The final string (after step 5) will be the cache key for the search query.

For example, if "of" is an ignored word, the search query "department of computer science" would be converted to the cache key "computer department science". Similarly, "Computer Science department" would also be converted to "computer department science", which would allow the cache to return a saved query result instead of recomputing the result.

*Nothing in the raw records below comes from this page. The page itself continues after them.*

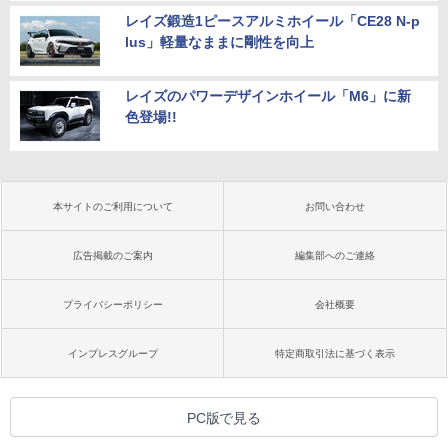
レイズ鍛造1ピースアルミホイール「CE28 N-p
lus」軽量なままに剛性を向上
レイズのパワーデザインホイール「M6」に新
色登場!!
本サイトのご利用について
お問い合わせ
広告掲載のご案内
編集部へのご連絡
プライバシーポリシー
会社概要
インプレスグループ
特定商取引法に基づく表示
PC版で見る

Please print output to tell us when a query result is newly-computed and when a query result was used from the cache. For example:

  $  ./sortedSearch inputs/urls.txt inputs/ignore.txt
  Enter your search query:  tree
  Searching for "tree":
  Cache miss.
      www.cs.swarthmore.edu/~soni/cs35/s12/Labs/lab07.php: 33
      www.cs.swarthmore.edu/~soni/cs35/s12/Labs/lab08.php: 21
      www.cs.swarthmore.edu/~soni/cs21/s12/Labs/lab07.php: 9

  Enter your search query:  node
  Searching for "node":
  Cache miss.
      www.cs.swarthmore.edu/~soni/cs35/s12/Labs/lab07.php: 12
      www.cs.swarthmore.edu/~soni/cs35/s12/Labs/lab08.php: 10
      www.cs.swarthmore.edu/~soni/cs35/s12/Labs/lab04.php: 6
      www.cs.swarthmore.edu/~newhall/index.php: 1

  Enter your search query:  tree node
  Searching for "tree node":
  Cache miss.
      www.cs.swarthmore.edu/~soni/cs35/s12/Labs/lab07.php: 45
      www.cs.swarthmore.edu/~soni/cs35/s12/Labs/lab08.php: 31
      www.cs.swarthmore.edu/~soni/cs21/s12/Labs/lab07.php: 9
      www.cs.swarthmore.edu/~soni/cs35/s12/Labs/lab04.php: 6
      www.cs.swarthmore.edu/~newhall/index.php: 1
  
  Enter your search query:  tree node
  Searching for "tree node":
  Returning query result from cache for "node tree":
      www.cs.swarthmore.edu/~soni/cs35/s12/Labs/lab07.php: 45
      www.cs.swarthmore.edu/~soni/cs35/s12/Labs/lab08.php: 31
      www.cs.swarthmore.edu/~soni/cs21/s12/Labs/lab07.php: 9
      www.cs.swarthmore.edu/~soni/cs35/s12/Labs/lab04.php: 6
      www.cs.swarthmore.edu/~newhall/index.php: 1

  Enter your search query:  A Node Tree
  Searching for "A Node Tree":
  Returning query result from cache for "node tree":
      www.cs.swarthmore.edu/~soni/cs35/s12/Labs/lab07.php: 45
      www.cs.swarthmore.edu/~soni/cs35/s12/Labs/lab08.php: 31
      www.cs.swarthmore.edu/~soni/cs21/s12/Labs/lab07.php: 9
      www.cs.swarthmore.edu/~soni/cs35/s12/Labs/lab04.php: 6
      www.cs.swarthmore.edu/~newhall/index.php: 1

  Enter your search query:  the a nOdE trEE the a
  Searching for "the a nOdE trEE the a":
  Returning query result from cache for "node tree":
      www.cs.swarthmore.edu/~soni/cs35/s12/Labs/lab07.php: 45
      www.cs.swarthmore.edu/~soni/cs35/s12/Labs/lab08.php: 31
      www.cs.swarthmore.edu/~soni/cs21/s12/Labs/lab07.php: 9
      www.cs.swarthmore.edu/~soni/cs35/s12/Labs/lab04.php: 6
      www.cs.swarthmore.edu/~newhall/index.php: 1

  Enter your search query:  <CTRL-D>
  $


Submitting your work

Once you are satisfied with your program, hand it in by typing handin35 at the unix prompt.

You may run handin35 as many times as you like, and only the most recent submission will be recorded. This is useful if you realize after handing in some programs that you'd like to make a few more changes to them.